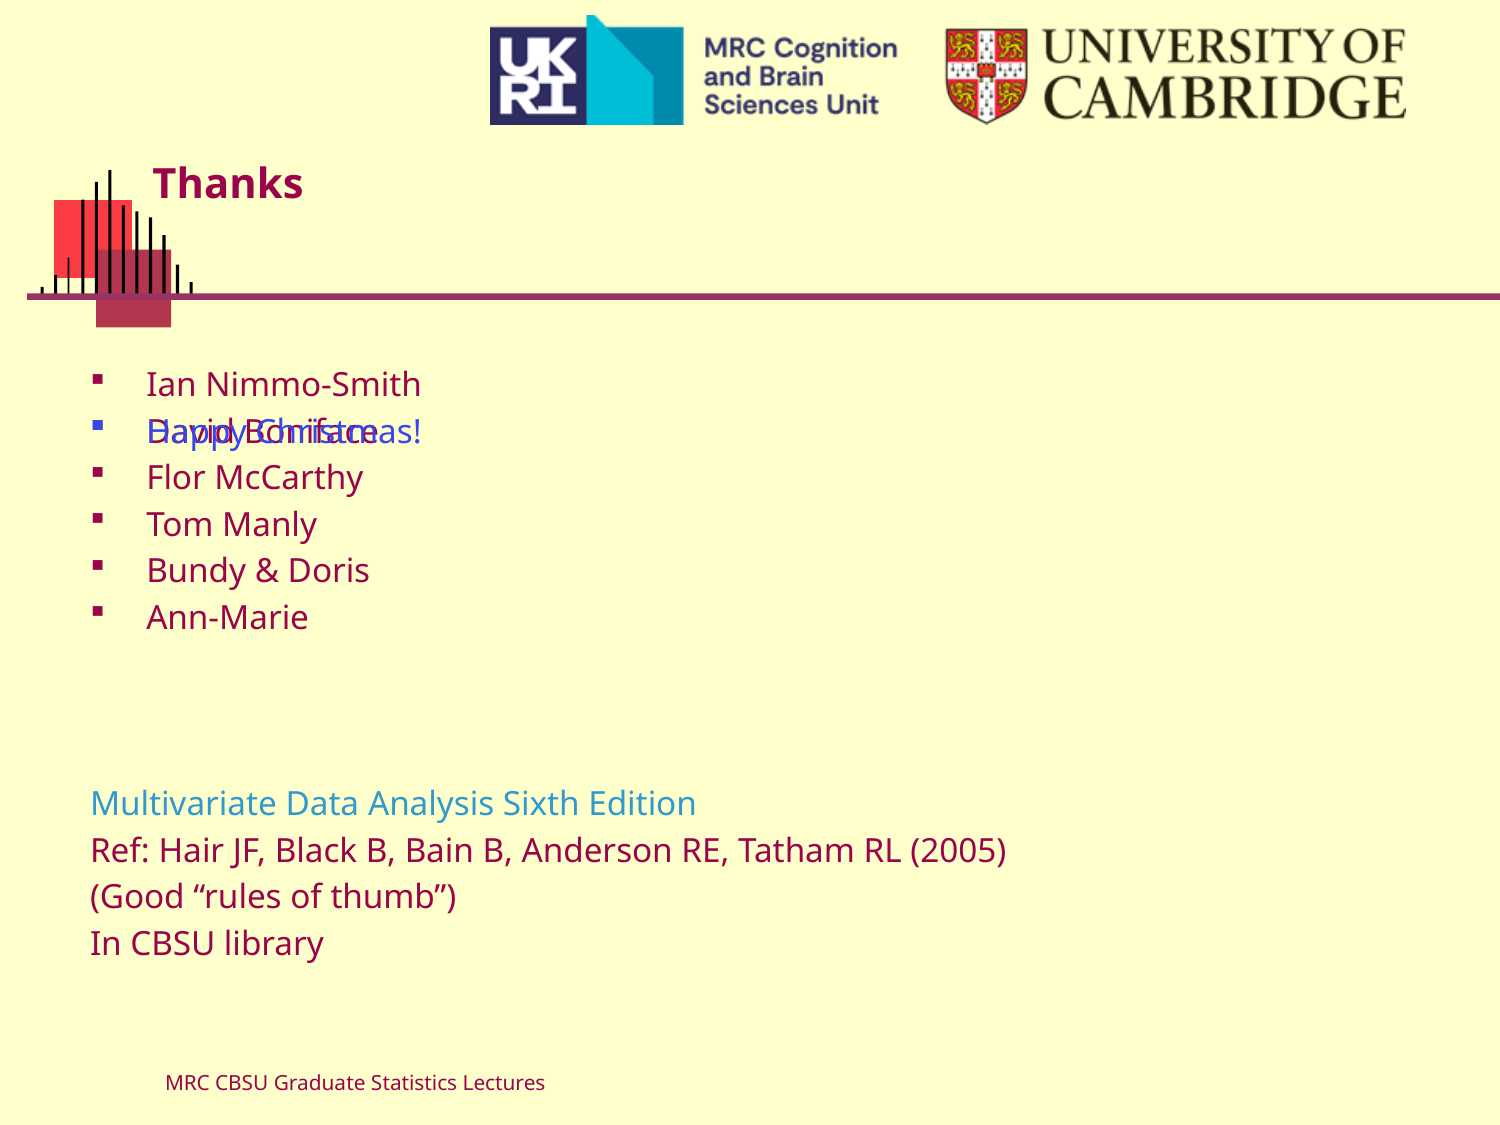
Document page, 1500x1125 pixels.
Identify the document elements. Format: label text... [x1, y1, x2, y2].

footer MRC CBSU Graduate Statistics Lectures [149, 1062, 988, 1101]
title Thanks [137, 137, 988, 233]
picture [490, 15, 1406, 125]
list Happy Christmas! Multivariate Data Analysis Sixth Edition (Good “rules of thumb”) [75, 262, 1425, 1038]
——
Aim of the exercise: The data is to be restated word for word, with any pictures set aside.

Solution for this problem:
Document page, 1500x1125 pixels.
Identify the document elements. Format: label text... [x1, y1, x2, y2].

footer MRC CBSU Graduate Statistics Lectures [149, 1062, 988, 1101]
title Thanks [137, 137, 988, 233]
picture [490, 15, 1406, 125]
list Happy Christmas! Multivariate Data Analysis Sixth Edition (Good “rules of thumb”) [75, 262, 1425, 1038]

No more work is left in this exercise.